ネットフリックスは4月、広告付きプランの導入計画を明らかにした。これまで広告がないことを売りにしてきたが、3か月ごとに公表している動画配信サービスの会員数が過去10年で初めて減少に転じ、対策を打つ必要に迫られたためだ。広告のない従来のプランに加えるかたちで、22年中にも広告付きのサービスを用意する。
広告プラン、米成人の6割が支持
米調査会社モーニングコンサルトが3月に調べたところ、米国の成人の6割近くは「広告があってもより安価な動画配信サービスを好む」と答えた。競合の「HBOマックス」や「Hulu」などはすでに広告付きプランを設けている。生活必需品のインフレが続くなかで娯楽支出を見直す消費者は増えており、ネットフリックス離れの一因になっていた。
世界で2億2000万人の視聴者を抱えるネットフリックスの広告プラン導入を巡っては、多くの広告関連企業が協業に関心を示していた。米グーグルや米通信大手コムキャスト系の企業も名乗りを上げていたもようだ。マイクロソフトは動画配信サービスで直接競合せず、提携相手に選びやすかったとみられる。
マイクロソフトにとっては広告事業に弾みをつける大型契約となる。同社の検索広告の売上高は21年6月期に85億ドル(約1兆1600億円)だった。サティア・ナデラ最高経営責任者(CEO)は「長く利用できる広告の収益化プラットフォームを通じ、より多くの人がどこでも好きなコンテンツにアクセスできるようにしたい」と述べた。
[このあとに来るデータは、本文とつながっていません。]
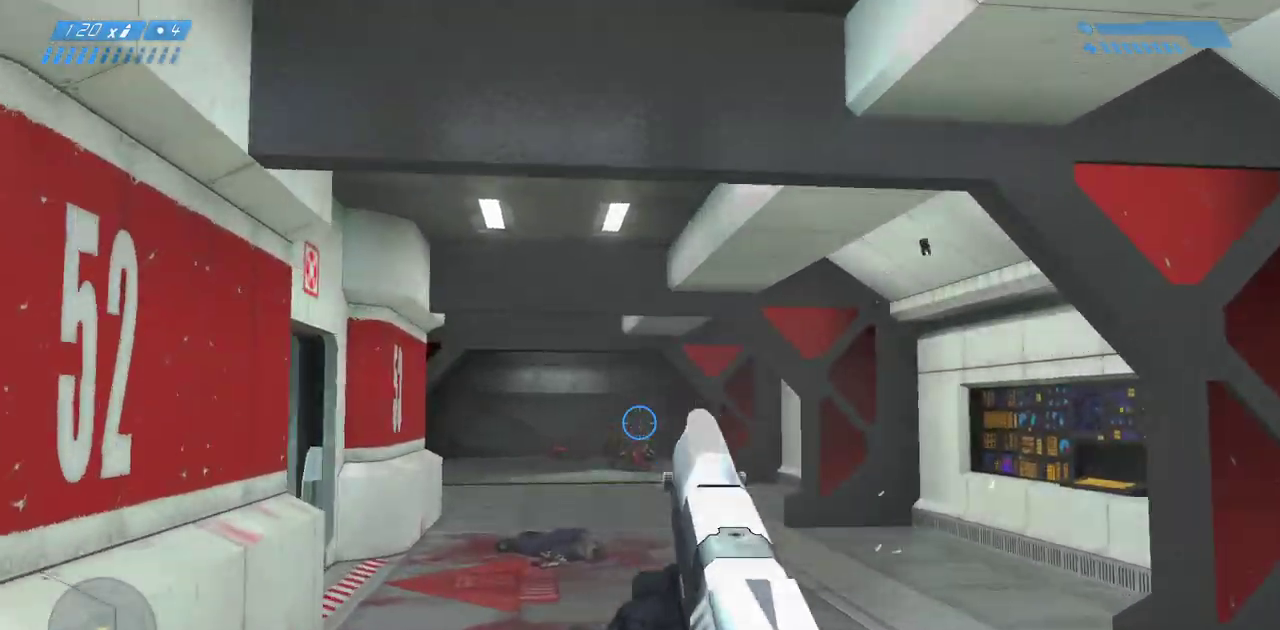
{"keys": ["space", "w"], "mouse": [], "events": [[483, "space", "down"]]}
提携発表を受け、13日の米市場でネットフリックスの株価は前日比で1.2%反発した。ただピークだった21年11月と比べると75%近く下がっている。広告付きプランについても「始まったばかり」(ピーターズ氏)として金額などの具体策を明らかにしておらず、投資家を安心させる材料にはなっていない。19日に予定する4〜6月期の決算発表で、より踏み込んだ説明があるかが注目を集めている。